Collected data
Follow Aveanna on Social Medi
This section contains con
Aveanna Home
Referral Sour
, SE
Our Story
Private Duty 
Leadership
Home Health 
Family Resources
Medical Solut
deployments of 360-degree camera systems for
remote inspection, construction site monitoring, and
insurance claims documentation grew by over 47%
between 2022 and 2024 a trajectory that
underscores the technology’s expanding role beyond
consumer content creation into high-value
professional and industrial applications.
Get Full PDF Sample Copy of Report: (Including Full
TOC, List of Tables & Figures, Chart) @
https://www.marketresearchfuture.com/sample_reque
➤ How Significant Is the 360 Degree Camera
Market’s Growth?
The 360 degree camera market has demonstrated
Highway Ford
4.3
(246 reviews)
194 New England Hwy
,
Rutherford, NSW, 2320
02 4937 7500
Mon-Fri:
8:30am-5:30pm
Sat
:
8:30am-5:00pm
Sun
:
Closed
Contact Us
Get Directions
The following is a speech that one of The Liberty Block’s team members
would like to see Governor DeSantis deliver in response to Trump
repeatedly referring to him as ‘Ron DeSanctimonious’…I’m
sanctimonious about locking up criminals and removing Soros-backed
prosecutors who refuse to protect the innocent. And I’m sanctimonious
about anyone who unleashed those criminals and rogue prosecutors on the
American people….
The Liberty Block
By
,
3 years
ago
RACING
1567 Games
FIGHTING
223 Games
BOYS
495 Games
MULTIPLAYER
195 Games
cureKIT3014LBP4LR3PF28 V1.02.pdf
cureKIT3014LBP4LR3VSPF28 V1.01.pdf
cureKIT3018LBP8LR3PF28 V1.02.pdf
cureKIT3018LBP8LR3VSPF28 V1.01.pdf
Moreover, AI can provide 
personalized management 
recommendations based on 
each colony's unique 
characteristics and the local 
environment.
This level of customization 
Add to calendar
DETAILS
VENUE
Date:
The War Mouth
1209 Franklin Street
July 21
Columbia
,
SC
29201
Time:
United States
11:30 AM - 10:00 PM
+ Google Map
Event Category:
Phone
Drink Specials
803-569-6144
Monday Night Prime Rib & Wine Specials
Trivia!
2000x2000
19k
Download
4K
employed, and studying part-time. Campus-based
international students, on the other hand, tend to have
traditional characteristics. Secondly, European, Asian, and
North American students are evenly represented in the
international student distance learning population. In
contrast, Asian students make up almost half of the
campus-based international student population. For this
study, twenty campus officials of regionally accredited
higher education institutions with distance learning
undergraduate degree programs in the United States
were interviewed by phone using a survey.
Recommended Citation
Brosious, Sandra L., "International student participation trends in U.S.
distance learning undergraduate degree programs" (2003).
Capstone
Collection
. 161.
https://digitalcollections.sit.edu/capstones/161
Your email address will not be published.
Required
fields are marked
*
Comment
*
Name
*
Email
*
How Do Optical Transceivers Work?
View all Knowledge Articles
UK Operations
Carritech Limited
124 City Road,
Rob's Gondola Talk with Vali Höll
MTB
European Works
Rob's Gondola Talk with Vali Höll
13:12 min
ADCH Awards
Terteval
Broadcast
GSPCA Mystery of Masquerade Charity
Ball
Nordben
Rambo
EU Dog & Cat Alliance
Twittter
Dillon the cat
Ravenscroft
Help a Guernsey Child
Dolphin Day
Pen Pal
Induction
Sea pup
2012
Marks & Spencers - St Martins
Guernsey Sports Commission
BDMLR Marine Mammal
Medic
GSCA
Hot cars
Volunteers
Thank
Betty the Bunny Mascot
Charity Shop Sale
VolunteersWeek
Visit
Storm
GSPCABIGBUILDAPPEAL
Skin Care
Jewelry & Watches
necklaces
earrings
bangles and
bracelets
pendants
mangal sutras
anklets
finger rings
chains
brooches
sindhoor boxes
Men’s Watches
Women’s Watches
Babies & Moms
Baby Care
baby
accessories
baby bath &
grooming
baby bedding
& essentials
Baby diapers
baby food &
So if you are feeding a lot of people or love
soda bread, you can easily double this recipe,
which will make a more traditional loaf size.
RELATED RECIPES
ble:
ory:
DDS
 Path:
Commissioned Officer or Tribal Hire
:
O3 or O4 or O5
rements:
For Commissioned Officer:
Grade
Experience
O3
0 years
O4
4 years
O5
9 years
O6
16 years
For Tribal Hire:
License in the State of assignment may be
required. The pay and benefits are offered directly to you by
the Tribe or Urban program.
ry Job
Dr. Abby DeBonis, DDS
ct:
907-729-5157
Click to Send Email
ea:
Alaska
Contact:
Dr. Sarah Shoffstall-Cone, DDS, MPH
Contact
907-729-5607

[Work to be completed]
Repeat each entry above exactly as it appears.

[Task result]
Follow Aveanna on Social Medi
This section contains con
Aveanna Home
Referral Sour
, SE
Our Story
Private Duty 
Leadership
Home Health 
Family Resources
Medical Solut
deployments of 360-degree camera systems for
remote inspection, construction site monitoring, and
insurance claims documentation grew by over 47%
between 2022 and 2024 a trajectory that
underscores the technology’s expanding role beyond
consumer content creation into high-value
professional and industrial applications.
Get Full PDF Sample Copy of Report: (Including Full
TOC, List of Tables & Figures, Chart) @
https://www.marketresearchfuture.com/sample_reque
➤ How Significant Is the 360 Degree Camera
Market’s Growth?
The 360 degree camera market has demonstrated
Highway Ford
4.3
(246 reviews)
194 New England Hwy
,
Rutherford, NSW, 2320
02 4937 7500
Mon-Fri:
8:30am-5:30pm
Sat
:
8:30am-5:00pm
Sun
:
Closed
Contact Us
Get Directions
The following is a speech that one of The Liberty Block’s team members
would like to see Governor DeSantis deliver in response to Trump
repeatedly referring to him as ‘Ron DeSanctimonious’…I’m
sanctimonious about locking up criminals and removing Soros-backed
prosecutors who refuse to protect the innocent. And I’m sanctimonious
about anyone who unleashed those criminals and rogue prosecutors on the
American people….
The Liberty Block
By
,
3 years
ago
RACING
1567 Games
FIGHTING
223 Games
BOYS
495 Games
MULTIPLAYER
195 Games
cureKIT3014LBP4LR3PF28 V1.02.pdf
cureKIT3014LBP4LR3VSPF28 V1.01.pdf
cureKIT3018LBP8LR3PF28 V1.02.pdf
cureKIT3018LBP8LR3VSPF28 V1.01.pdf
Moreover, AI can provide 
personalized management 
recommendations based on 
each colony's unique 
characteristics and the local 
environment.
This level of customization 
Add to calendar
DETAILS
VENUE
Date:
The War Mouth
1209 Franklin Street
July 21
Columbia
,
SC
29201
Time:
United States
11:30 AM - 10:00 PM
+ Google Map
Event Category:
Phone
Drink Specials
803-569-6144
Monday Night Prime Rib & Wine Specials
Trivia!
2000x2000
19k
Download
4K
employed, and studying part-time. Campus-based
international students, on the other hand, tend to have
traditional characteristics. Secondly, European, Asian, and
North American students are evenly represented in the
international student distance learning population. In
contrast, Asian students make up almost half of the
campus-based international student population. For this
study, twenty campus officials of regionally accredited
higher education institutions with distance learning
undergraduate degree programs in the United States
were interviewed by phone using a survey.
Recommended Citation
Brosious, Sandra L., "International student participation trends in U.S.
distance learning undergraduate degree programs" (2003).
Capstone
Collection
. 161.
https://digitalcollections.sit.edu/capstones/161
Your email address will not be published.
Required
fields are marked
*
Comment
*
Name
*
Email
*
How Do Optical Transceivers Work?
View all Knowledge Articles
UK Operations
Carritech Limited
124 City Road,
Rob's Gondola Talk with Vali Höll
MTB
European Works
Rob's Gondola Talk with Vali Höll
13:12 min
ADCH Awards
Terteval
Broadcast
GSPCA Mystery of Masquerade Charity
Ball
Nordben
Rambo
EU Dog & Cat Alliance
Twittter
Dillon the cat
Ravenscroft
Help a Guernsey Child
Dolphin Day
Pen Pal
Induction
Sea pup
2012
Marks & Spencers - St Martins
Guernsey Sports Commission
BDMLR Marine Mammal
Medic
GSCA
Hot cars
Volunteers
Thank
Betty the Bunny Mascot
Charity Shop Sale
VolunteersWeek
Visit
Storm
GSPCABIGBUILDAPPEAL
Skin Care
Jewelry & Watches
necklaces
earrings
bangles and
bracelets
pendants
mangal sutras
anklets
finger rings
chains
brooches
sindhoor boxes
Men’s Watches
Women’s Watches
Babies & Moms
Baby Care
baby
accessories
baby bath &
grooming
baby bedding
& essentials
Baby diapers
baby food &
So if you are feeding a lot of people or love
soda bread, you can easily double this recipe,
which will make a more traditional loaf size.
RELATED RECIPES
ble:
ory:
DDS
 Path:
Commissioned Officer or Tribal Hire
:
O3 or O4 or O5
rements:
For Commissioned Officer:
Grade
Experience
O3
0 years
O4
4 years
O5
9 years
O6
16 years
For Tribal Hire:
License in the State of assignment may be
required. The pay and benefits are offered directly to you by
the Tribe or Urban program.
ry Job
Dr. Abby DeBonis, DDS
ct:
907-729-5157
Click to Send Email
ea:
Alaska
Contact:
Dr. Sarah Shoffstall-Cone, DDS, MPH
Contact
907-729-5607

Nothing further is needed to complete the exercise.